§ Task details:
Copy the data from the line with "Melila Purcell III | Class: Sr. -> Jr." through the line with "Brogen | Total: 15 -> 14", swapping "Class" for "Grade" and changing nothing else. Leave out the pictures.

§ Provided entries:
============================================================

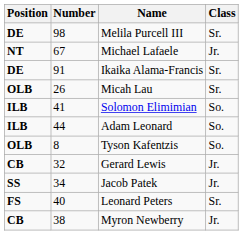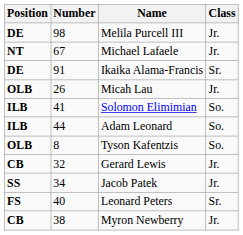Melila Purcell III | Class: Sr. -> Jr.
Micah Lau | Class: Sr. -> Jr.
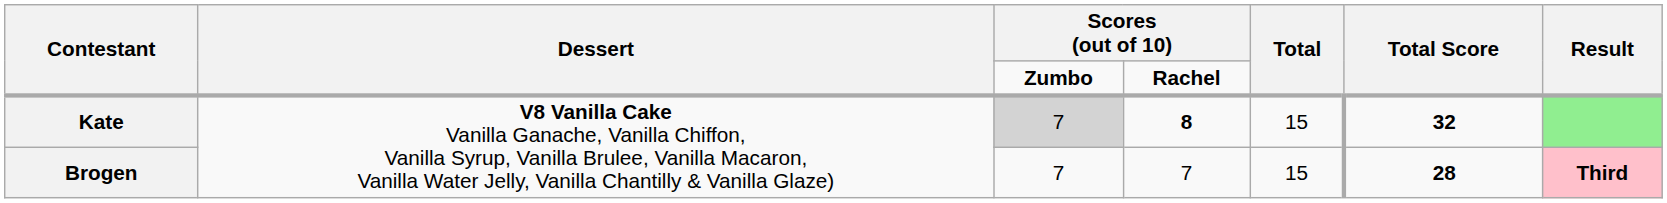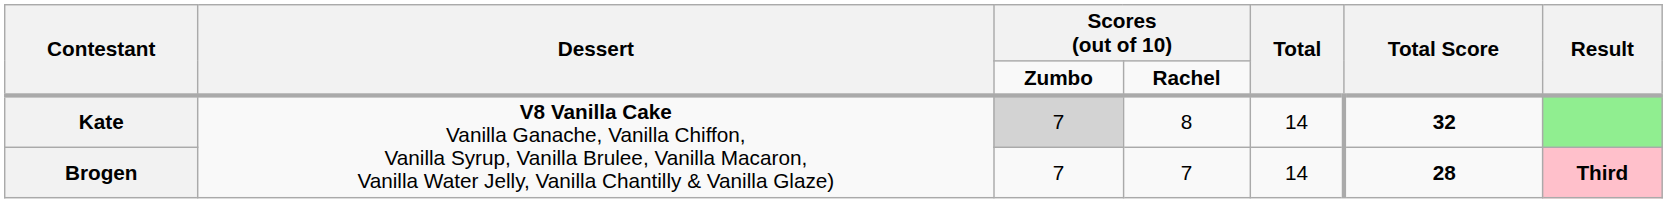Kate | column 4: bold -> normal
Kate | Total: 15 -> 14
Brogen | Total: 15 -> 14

============================================================

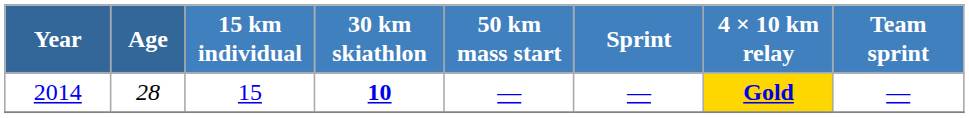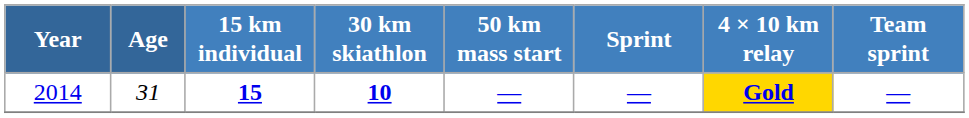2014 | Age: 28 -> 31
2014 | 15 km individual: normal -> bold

============================================================

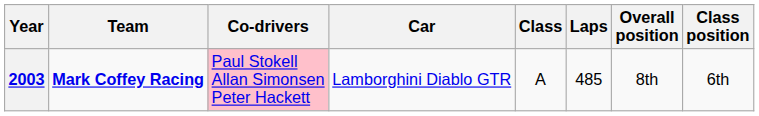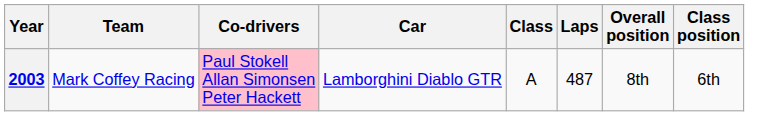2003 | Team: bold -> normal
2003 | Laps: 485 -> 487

============================================================

§ Result of the exercise:
Melila Purcell III | Grade: Sr. -> Jr.
Micah Lau | Grade: Sr. -> Jr.
Kate | column 4: bold -> normal
Kate | Total: 15 -> 14
Brogen | Total: 15 -> 14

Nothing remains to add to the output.